_Data shown_

■ ■ ■ ■ ■

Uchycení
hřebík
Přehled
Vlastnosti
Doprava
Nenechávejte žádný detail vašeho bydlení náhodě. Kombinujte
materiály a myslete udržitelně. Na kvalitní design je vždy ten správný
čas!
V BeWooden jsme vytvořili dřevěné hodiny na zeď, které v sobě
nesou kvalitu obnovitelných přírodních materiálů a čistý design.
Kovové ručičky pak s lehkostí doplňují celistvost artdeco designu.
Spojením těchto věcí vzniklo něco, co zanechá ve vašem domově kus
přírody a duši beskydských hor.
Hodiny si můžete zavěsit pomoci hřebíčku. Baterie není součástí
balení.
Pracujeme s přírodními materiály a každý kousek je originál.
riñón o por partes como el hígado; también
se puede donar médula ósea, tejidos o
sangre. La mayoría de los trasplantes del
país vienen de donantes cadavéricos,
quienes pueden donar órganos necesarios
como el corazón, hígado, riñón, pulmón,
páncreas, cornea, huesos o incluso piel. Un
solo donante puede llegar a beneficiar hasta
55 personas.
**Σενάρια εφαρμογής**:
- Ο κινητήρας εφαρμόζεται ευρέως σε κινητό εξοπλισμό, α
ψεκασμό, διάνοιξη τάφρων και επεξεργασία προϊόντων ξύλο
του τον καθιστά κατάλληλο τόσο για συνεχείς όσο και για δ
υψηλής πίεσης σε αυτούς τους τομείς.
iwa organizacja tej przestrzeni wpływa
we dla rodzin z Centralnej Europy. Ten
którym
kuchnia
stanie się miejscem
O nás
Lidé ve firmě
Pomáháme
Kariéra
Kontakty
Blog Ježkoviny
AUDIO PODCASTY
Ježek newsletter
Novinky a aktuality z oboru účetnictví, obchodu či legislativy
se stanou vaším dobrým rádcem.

■ ■ ■ ■ ■

_About this task_
Show each line of the records that contains the word "donar".

_Answer for the task_
se puede donar médula ósea, tejidos o
quienes pueden donar órganos necesarios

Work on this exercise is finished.